Description of the task = Search the records for the word "delete" and pick out every line that has it.

Material provided =

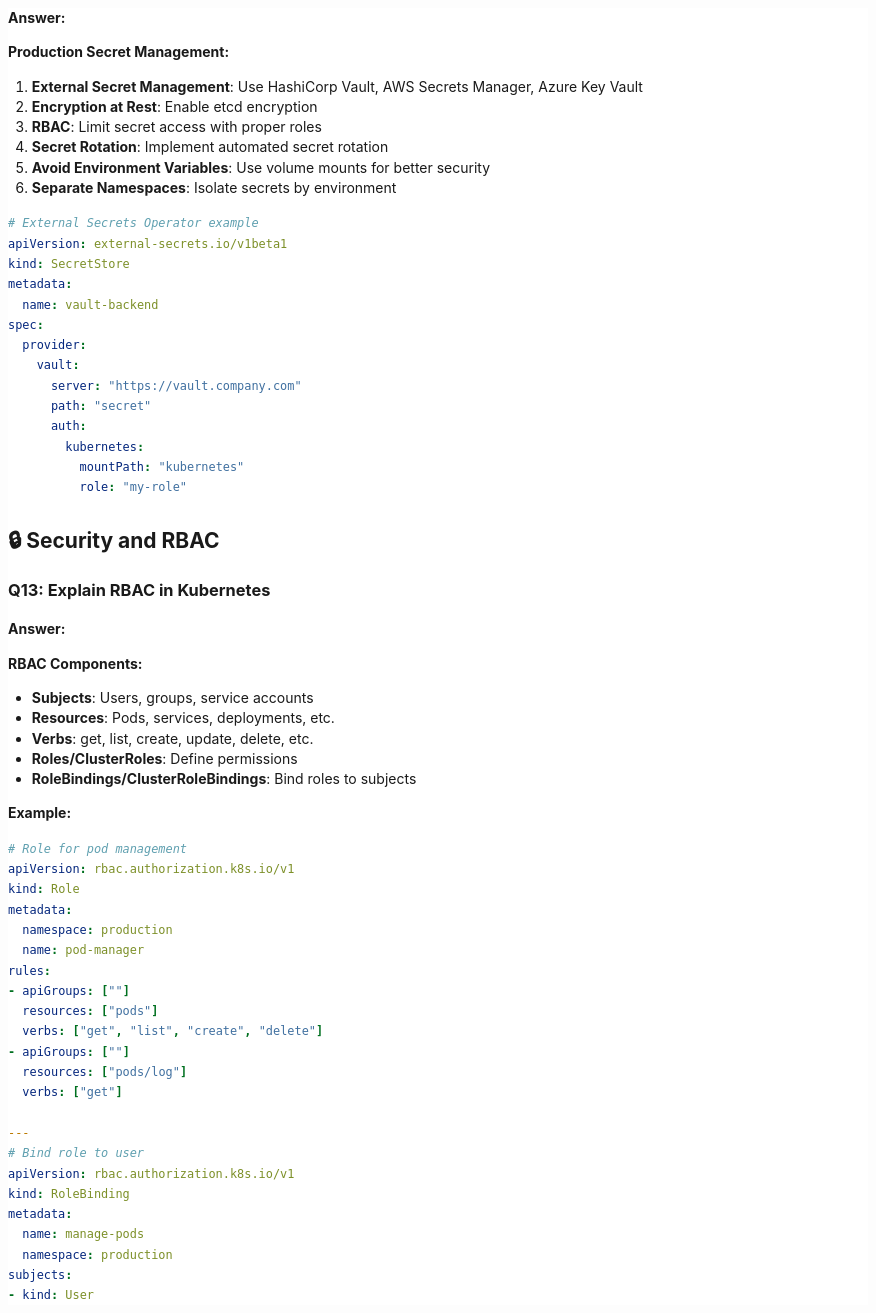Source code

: **Answer:**

**Production Secret Management:**
1. **External Secret Management**: Use HashiCorp Vault, AWS Secrets Manager, Azure Key Vault
2. **Encryption at Rest**: Enable etcd encryption
3. **RBAC**: Limit secret access with proper roles
4. **Secret Rotation**: Implement automated secret rotation
5. **Avoid Environment Variables**: Use volume mounts for better security
6. **Separate Namespaces**: Isolate secrets by environment

```yaml
# External Secrets Operator example
apiVersion: external-secrets.io/v1beta1
kind: SecretStore
metadata:
  name: vault-backend
spec:
  provider:
    vault:
      server: "https://vault.company.com"
      path: "secret"
      auth:
        kubernetes:
          mountPath: "kubernetes"
          role: "my-role"
```

## 🔒 Security and RBAC

### **Q13: Explain RBAC in Kubernetes**

**Answer:**

**RBAC Components:**
- **Subjects**: Users, groups, service accounts
- **Resources**: Pods, services, deployments, etc.
- **Verbs**: get, list, create, update, delete, etc.
- **Roles/ClusterRoles**: Define permissions
- **RoleBindings/ClusterRoleBindings**: Bind roles to subjects

**Example:**
```yaml
# Role for pod management
apiVersion: rbac.authorization.k8s.io/v1
kind: Role
metadata:
  namespace: production
  name: pod-manager
rules:
- apiGroups: [""]
  resources: ["pods"]
  verbs: ["get", "list", "create", "delete"]
- apiGroups: [""]
  resources: ["pods/log"]
  verbs: ["get"]

---
# Bind role to user
apiVersion: rbac.authorization.k8s.io/v1
kind: RoleBinding
metadata:
  name: manage-pods
  namespace: production
subjects:
- kind: User
```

Written solution =
- **Verbs**: get, list, create, update, delete, etc.
  verbs: ["get", "list", "create", "delete"]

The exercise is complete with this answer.